Woj’s report also comments that, “Regardless of Colangelo’s future, the Sixers are prepared to make coach Brett Brown front and center in the July free-agent presentations, league sources said...The Sixers could turn to assistant general managers Marc Eversley and Ned Cohen to navigate the Sixers through the June 21 draft and July free agency. The Sixers plan to pursue free agents LeBron James and Paul George with a maximum contract slot.”

As frustrating as that approach might be, it gets worse. Jon Johnson of 94.1 WIP said on the air last night (June 5th) that the organization is holding out hope that Colangelo can remain GM of the team.

All of this news leads to the question: does Josh Harris and the rest of the ownership group know what they are doing? Because on one hand, you understand why they wouldn’t rush to fire Colangelo. There’s legal ramifications to making such a move. And if Colangelo was truly unaware of his wife’s alleged Twitter accounts, I can understand why Harris & company would feel caution in letting Bryan go. I don’t agree with it, but I get it. But on the other hand, considering the information available, you have to wonder why the team is so enamored with Colangelo that they would retain him through this mess.

Are they (ownership) so in doubt of their own ability to find a replacement that they feel managing the public relations disaster is worth keeping BC? I mean, I just can’t understand why this group feels like Colangelo is such a necessity. Why is he so important to this ownership? WHY?

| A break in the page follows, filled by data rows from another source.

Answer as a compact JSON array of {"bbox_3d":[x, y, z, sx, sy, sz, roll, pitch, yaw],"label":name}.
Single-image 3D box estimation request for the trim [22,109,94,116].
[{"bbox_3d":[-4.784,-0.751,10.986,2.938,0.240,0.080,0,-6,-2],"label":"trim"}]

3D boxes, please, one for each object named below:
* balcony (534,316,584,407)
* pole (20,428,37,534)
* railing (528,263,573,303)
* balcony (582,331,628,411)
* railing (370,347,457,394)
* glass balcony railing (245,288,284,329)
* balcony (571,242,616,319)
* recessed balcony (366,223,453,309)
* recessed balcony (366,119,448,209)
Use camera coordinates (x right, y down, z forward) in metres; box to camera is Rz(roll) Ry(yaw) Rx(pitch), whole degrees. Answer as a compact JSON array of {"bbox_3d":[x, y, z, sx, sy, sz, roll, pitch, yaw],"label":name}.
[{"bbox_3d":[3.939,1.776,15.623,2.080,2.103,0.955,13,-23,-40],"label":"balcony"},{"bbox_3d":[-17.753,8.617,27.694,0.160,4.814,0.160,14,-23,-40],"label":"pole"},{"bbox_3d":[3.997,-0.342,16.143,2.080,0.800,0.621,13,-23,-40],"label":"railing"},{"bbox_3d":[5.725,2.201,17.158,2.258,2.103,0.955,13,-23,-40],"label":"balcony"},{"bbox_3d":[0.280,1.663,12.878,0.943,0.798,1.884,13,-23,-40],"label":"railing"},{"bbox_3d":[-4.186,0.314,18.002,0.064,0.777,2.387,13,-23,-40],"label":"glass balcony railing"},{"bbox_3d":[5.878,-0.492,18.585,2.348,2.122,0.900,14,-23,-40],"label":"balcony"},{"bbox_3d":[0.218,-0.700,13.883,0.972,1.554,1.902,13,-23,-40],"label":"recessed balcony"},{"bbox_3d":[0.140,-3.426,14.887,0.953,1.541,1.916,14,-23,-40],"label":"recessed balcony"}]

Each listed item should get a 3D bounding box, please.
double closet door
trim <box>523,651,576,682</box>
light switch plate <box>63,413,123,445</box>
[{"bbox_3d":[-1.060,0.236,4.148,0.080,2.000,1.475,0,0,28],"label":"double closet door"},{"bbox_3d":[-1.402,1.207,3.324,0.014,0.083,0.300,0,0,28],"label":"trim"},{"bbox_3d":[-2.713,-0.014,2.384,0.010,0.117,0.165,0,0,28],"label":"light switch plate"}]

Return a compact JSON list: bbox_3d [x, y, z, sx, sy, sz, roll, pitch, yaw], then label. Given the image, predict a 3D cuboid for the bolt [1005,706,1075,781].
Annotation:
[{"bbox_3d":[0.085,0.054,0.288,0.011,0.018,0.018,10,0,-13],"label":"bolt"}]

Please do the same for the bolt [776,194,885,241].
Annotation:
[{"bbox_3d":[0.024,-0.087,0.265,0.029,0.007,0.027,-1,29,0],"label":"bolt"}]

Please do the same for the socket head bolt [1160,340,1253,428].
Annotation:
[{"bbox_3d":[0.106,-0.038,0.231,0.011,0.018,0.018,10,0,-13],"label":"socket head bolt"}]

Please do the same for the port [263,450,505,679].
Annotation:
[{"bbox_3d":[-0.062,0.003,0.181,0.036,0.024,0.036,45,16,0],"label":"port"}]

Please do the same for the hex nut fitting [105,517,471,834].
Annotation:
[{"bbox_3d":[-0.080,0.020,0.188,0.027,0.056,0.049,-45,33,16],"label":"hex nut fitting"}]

Judging by Woj’s report, specifically the phrase, “A decision could be reached as soon as Wednesday”, I think we’re going to finally get some answers today. The executives met for hours last night AND it’s been a week since the story broke, for crying out loud. It’s about time the situation is addressed. I wouldn’t be at all shocked if the organization allows Colangelo to remain in his role. And I believe they’d have the full support of Adam Silver as well as a majority of the owners in the league.

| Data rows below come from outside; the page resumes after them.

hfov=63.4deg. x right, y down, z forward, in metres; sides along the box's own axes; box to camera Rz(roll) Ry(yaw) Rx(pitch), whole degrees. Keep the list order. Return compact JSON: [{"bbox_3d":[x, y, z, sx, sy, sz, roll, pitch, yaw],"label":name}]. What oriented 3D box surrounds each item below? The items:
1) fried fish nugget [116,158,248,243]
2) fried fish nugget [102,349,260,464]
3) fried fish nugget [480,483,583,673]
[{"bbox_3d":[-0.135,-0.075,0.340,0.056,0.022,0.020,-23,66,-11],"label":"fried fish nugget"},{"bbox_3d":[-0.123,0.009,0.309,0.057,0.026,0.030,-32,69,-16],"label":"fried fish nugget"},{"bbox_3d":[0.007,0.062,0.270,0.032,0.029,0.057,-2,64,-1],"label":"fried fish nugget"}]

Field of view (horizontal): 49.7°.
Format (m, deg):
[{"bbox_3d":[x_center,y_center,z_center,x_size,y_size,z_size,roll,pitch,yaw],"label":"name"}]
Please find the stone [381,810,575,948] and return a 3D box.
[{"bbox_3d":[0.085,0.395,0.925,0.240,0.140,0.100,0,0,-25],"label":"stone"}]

Look, I don’t like the idea of advocating for someone’s firing. But a question that I need answered: if the organization retains Colangelo yet is already planning on rolling out Brett Brown (and maybe Marc Eversley and Ned Cohen) to recruit free agents, then, um... what exactly is the point of keeping Colangelo? I mean, that’s what GMs do right? A big part of their job is being at the forefront of establishing relationships with prospective players. If his reputation is so stained that the organization turns to the head coach and assistant GMs to pitch free agents on Philadelphia, what makes Colangelo valuable to the executives? I just. don’t. get it.